> _Tasks to carry out_:
A - In the court opinion below, why do Plaintiffs claim that Eagle's restructured director compensation violated its Bylaws? Please answer in one to three sentences.
B - List every defendant that the court opinion identifies as a current Director of Eagle.
C - According to the court opinion, on what date did Defendants move to dismiss Plaintiffs' Complaint?

--- Start Provided passage ---

METCALF v. ZOULLASNo. 11 Civ. 3996 (AKH).

JOHN T. METCALF et al., Plaintiffs,
v.
SOPHOCLES N. ZOULLAS et al., Defendants.

United States District Court, S.D. New York.
January 19, 2012.

OPINION AND ORDER DENYING DEFENDANTS' MOTION TO DISMISS

ALVIN K. HELLERSTEIN, District Judge.

This derivative shareholder action is brought by Plaintiffs to assert claims on behalf of Eagle Bulk Shipping Inc. ("Eagle"), a Republic of the Marshall Islands corporation engaged primarily in the ocean transport of bulk cargoes. The essence of Plaintiffs' allegations is that since 2007 Eagle has been operated by its Directors and executive officers primarily to benefit its Directors and executive officers, and not for the benefit of the corporation and its shareholders. On September 7, 2011, Defendants moved to dismiss Plaintiffs' Complaint. At the conclusion of oral argument, and by my Summary Order of November 22, 2011, I denied Defendants' motion. This opinion provides a fuller explanation of my decision.

I. Plaintiffs' Complaint

Plaintiffs bring suit against current members of Eagle's Board of Directors, one former Director, and certain Eagle executive officers: Sophocles Zoullas (Chief Executive Officer and Director), Alexis Zoullas (Director), Alan Ginsburg (Chief Financial Officer), Douglas Haensel (Director), Jon Tomasson (Director), Joseph Cianciolo (Director), David Hiley (Director), Thomas Winmill (Director), and Forrest Wylie (former Director) (together, "Defendants"). Compl. ¶¶ 4-12. Plaintiff's allegations focus on decisions by Eagle's Board regarding: (1) director compensation; (2) executive officer compensation; and (3) Delphin Shipping LLC ("Delphin"), an alleged competitor.1

Plaintiffs allege that following a 2007 change in Eagle's ownership, Eagle's Board restructured the manner in which the Directors were compensated. Compl. ¶¶ 28-31. In addition to receiving a fixed salary as well as options and dividend equivalent payments as was the previous practice, Directors began to receive compensation for each Board or committee meeting attended, resulting in significantly increased and excessive compensation. Compl. ¶¶ 31-32. Plaintiffs allege that the restructured compensation scheme violated Eagle's Bylaws, which provide that Directors can be compensated on the basis of meetings attended or by a fixed salary. Compl. ¶ 32. Plaintiffs further allege that in 2008, 2009 and 2010, Eagle's director compensation decisions were made by a committee of Eagle's Board, rather than the Board itself, in violation of Section 57 of the Marshall Islands Business Corporations Act. Compl. ¶ 33.

--- End Provided passage ---
--- Start Dataset content ---

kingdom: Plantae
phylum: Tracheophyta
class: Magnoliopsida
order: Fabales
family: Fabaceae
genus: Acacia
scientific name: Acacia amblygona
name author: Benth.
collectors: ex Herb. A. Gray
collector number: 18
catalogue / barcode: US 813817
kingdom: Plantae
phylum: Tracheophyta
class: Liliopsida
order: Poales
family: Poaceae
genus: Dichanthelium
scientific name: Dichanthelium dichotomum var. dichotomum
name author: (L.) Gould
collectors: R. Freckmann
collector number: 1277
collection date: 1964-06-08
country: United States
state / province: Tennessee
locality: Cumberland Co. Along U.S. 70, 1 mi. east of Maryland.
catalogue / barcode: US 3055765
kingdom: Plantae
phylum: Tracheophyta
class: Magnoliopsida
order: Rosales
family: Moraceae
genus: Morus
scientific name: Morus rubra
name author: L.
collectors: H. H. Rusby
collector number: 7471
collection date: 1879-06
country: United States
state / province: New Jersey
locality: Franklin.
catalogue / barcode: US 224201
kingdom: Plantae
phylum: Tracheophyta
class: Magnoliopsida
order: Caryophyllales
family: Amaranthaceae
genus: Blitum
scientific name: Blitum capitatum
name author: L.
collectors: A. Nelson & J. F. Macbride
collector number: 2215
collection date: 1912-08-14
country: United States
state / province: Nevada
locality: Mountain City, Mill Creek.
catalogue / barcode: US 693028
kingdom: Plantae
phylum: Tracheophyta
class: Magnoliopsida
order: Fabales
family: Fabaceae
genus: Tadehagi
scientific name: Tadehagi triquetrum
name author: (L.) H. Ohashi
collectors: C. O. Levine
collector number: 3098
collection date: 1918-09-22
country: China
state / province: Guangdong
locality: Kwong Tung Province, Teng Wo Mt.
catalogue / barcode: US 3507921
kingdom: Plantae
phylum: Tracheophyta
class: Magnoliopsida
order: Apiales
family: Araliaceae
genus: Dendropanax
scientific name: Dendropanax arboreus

--- End Dataset content ---

> _Results by task_:
A - Eagle's Bylaws allow Directors to be paid either for meetings attended or by a fixed salary. After the 2007 restructuring, Directors kept their fixed salary, options and dividend equivalent payments and also began receiving pay for each Board or committee meeting they attended.

B - Sophocles Zoullas, Alexis Zoullas, Douglas Haensel, Jon Tomasson, Joseph Cianciolo, David Hiley, Thomas Winmill

C - September 7, 2011